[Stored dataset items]
**********

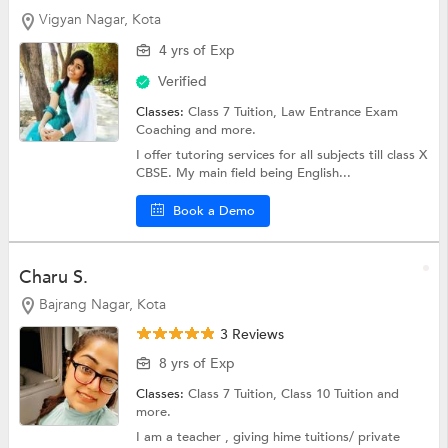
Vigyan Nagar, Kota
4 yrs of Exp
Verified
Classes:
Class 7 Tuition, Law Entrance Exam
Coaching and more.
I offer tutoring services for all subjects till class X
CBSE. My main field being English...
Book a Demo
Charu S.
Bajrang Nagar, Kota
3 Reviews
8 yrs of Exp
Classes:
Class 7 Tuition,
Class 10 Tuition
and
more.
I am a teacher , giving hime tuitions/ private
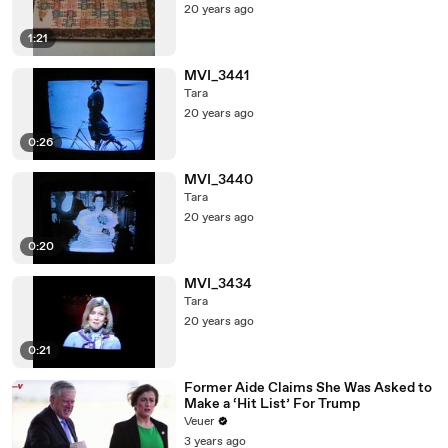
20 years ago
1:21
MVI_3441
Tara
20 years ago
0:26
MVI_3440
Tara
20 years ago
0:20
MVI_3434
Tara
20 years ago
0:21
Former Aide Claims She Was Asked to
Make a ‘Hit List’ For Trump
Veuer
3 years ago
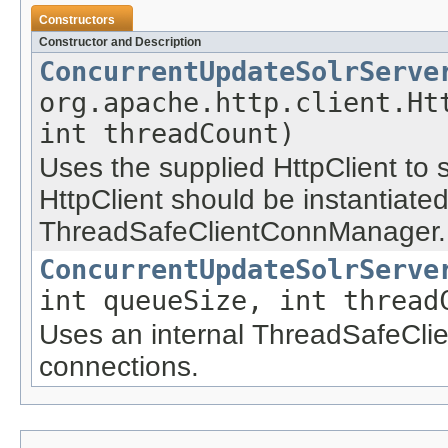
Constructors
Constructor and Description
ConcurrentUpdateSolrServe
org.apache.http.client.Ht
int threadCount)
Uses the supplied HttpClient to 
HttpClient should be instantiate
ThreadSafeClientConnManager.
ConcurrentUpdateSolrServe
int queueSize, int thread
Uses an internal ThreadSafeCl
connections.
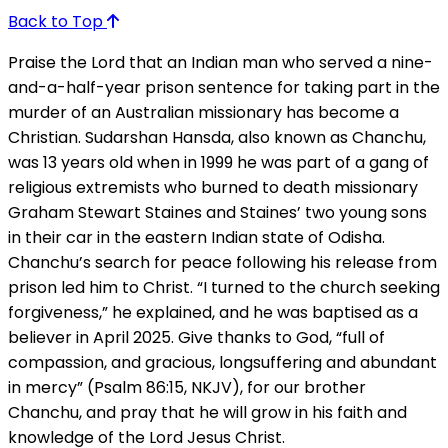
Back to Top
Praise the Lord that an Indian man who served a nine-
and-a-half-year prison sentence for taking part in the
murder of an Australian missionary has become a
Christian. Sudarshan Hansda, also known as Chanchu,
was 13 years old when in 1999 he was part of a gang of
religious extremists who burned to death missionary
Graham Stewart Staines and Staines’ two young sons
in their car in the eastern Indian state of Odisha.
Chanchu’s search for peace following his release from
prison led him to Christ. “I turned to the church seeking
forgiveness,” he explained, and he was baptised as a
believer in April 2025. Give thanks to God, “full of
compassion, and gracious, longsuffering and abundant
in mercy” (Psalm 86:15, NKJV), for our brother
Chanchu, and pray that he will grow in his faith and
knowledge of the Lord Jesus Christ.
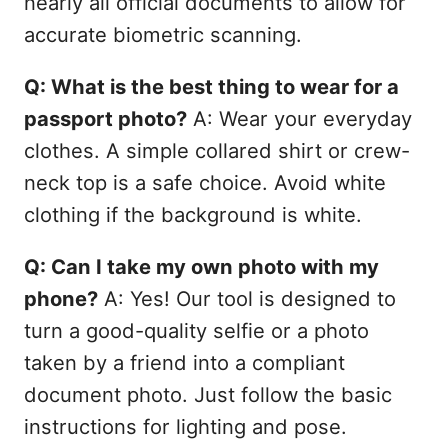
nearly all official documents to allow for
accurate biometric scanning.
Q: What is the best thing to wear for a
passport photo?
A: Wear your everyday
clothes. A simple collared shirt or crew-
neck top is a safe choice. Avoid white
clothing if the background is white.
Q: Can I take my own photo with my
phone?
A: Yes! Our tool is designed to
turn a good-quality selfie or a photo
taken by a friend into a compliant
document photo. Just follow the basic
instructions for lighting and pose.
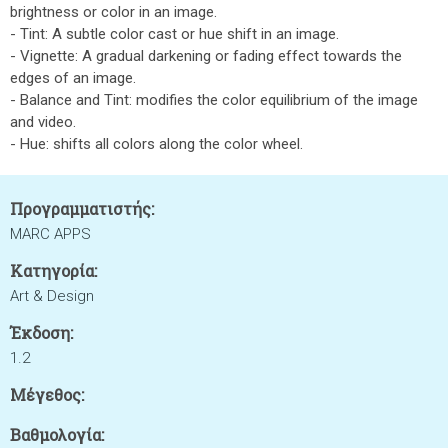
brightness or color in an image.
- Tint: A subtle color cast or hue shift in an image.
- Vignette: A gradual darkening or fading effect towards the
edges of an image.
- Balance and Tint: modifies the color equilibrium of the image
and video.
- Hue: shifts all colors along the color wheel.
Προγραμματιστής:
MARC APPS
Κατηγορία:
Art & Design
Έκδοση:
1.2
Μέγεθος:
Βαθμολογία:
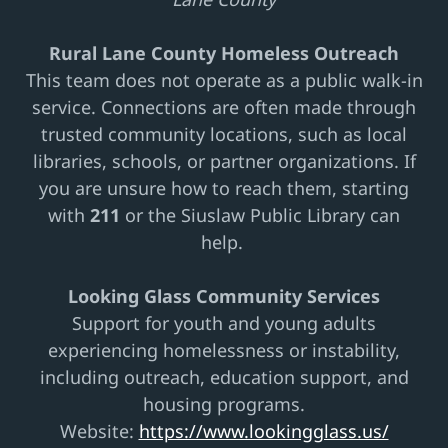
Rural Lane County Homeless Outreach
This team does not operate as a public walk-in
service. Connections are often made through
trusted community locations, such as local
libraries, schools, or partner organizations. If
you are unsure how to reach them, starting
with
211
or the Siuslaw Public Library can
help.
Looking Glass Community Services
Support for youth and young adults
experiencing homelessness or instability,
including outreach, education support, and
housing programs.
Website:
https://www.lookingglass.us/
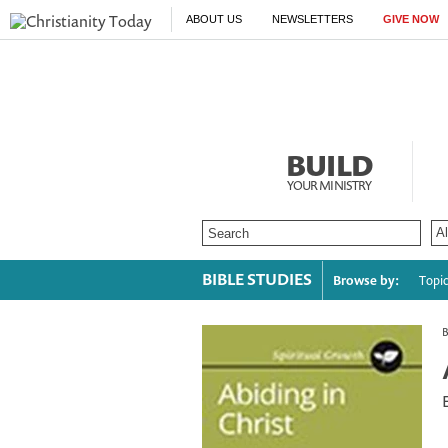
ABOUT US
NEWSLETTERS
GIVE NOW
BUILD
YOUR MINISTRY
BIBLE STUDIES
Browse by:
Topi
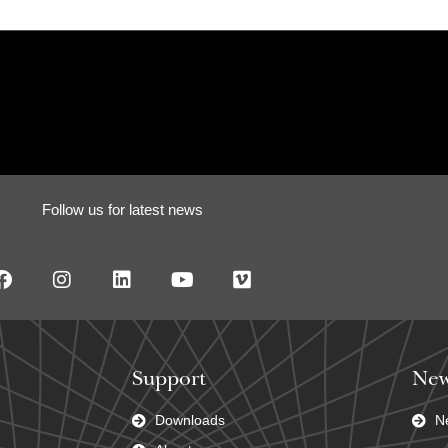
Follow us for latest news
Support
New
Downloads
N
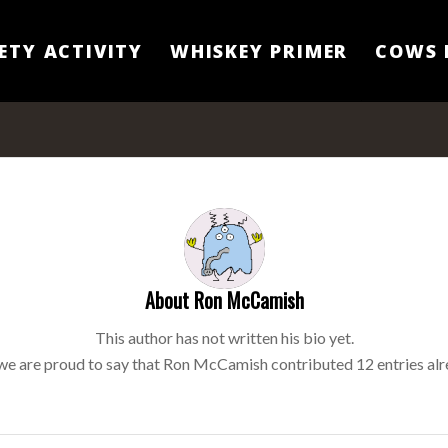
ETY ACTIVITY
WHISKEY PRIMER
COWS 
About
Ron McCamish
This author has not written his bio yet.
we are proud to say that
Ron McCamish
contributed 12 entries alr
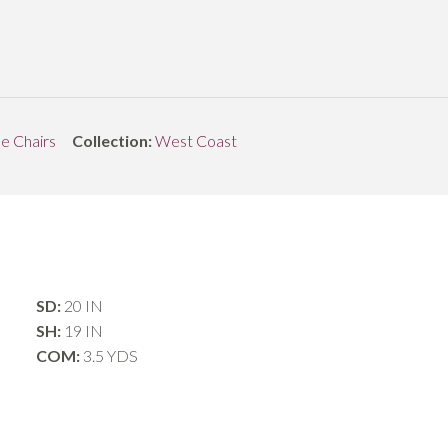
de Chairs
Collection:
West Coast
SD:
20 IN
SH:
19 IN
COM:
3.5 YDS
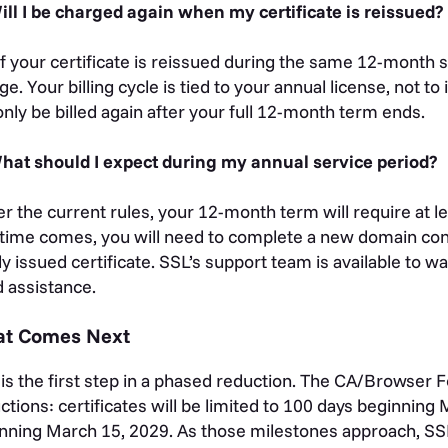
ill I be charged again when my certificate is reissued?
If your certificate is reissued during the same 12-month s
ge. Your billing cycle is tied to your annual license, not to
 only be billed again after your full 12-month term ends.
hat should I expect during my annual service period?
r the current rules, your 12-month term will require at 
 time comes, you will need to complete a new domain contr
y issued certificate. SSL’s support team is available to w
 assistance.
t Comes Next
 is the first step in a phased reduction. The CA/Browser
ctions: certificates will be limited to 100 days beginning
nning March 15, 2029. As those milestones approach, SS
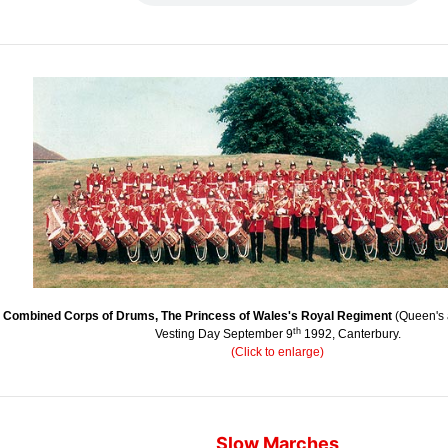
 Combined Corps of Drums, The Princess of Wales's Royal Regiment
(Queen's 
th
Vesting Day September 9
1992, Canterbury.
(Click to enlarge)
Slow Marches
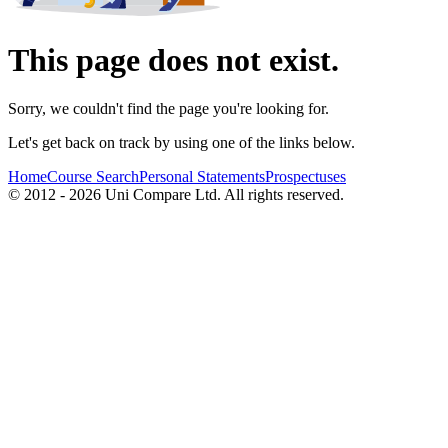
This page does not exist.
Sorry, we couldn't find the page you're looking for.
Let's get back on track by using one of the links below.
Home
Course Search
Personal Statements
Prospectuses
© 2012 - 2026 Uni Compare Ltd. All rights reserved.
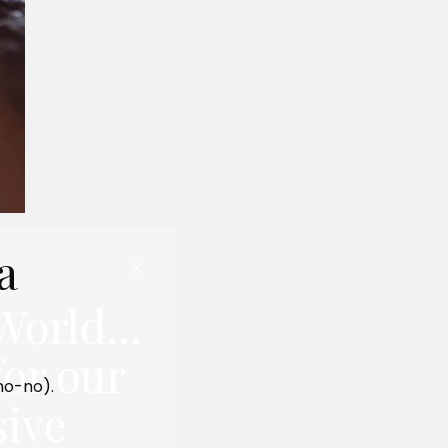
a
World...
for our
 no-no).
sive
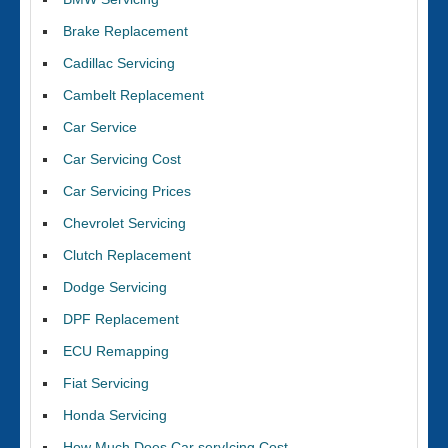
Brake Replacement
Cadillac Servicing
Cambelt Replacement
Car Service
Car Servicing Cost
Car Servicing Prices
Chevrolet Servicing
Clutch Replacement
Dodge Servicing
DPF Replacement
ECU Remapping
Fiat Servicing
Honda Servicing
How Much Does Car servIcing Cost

**********

Print, word for word, the lines above that run from the line containing "Bajrang Nagar, Kota" to the line containing "knowledge of the Lord Jesus Christ.", both included. Keep the pictures out.

* [Exercise answer]:
Bajrang Nagar, Kota
3 Reviews
8 yrs of Exp
Classes:
Class 7 Tuition,
Class 10 Tuition
and
more.
I am a teacher , giving hime tuitions/ private
20 years ago
1:21
MVI_3441
Tara
20 years ago
0:26
MVI_3440
Tara
20 years ago
0:20
MVI_3434
Tara
20 years ago
0:21
Former Aide Claims She Was Asked to
Make a ‘Hit List’ For Trump
Veuer
3 years ago
Constructors
Constructor and Description
ConcurrentUpdateSolrServe
org.apache.http.client.Ht
int threadCount)
Uses the supplied HttpClient to 
HttpClient should be instantiate
ThreadSafeClientConnManager.
ConcurrentUpdateSolrServe
int queueSize, int thread
Uses an internal ThreadSafeCl
connections.
Back to Top
Praise the Lord that an Indian man who served a nine-
and-a-half-year prison sentence for taking part in the
murder of an Australian missionary has become a
Christian. Sudarshan Hansda, also known as Chanchu,
was 13 years old when in 1999 he was part of a gang of
religious extremists who burned to death missionary
Graham Stewart Staines and Staines’ two young sons
in their car in the eastern Indian state of Odisha.
Chanchu’s search for peace following his release from
prison led him to Christ. “I turned to the church seeking
forgiveness,” he explained, and he was baptised as a
believer in April 2025. Give thanks to God, “full of
compassion, and gracious, longsuffering and abundant
in mercy” (Psalm 86:15, NKJV), for our brother
Chanchu, and pray that he will grow in his faith and
knowledge of the Lord Jesus Christ.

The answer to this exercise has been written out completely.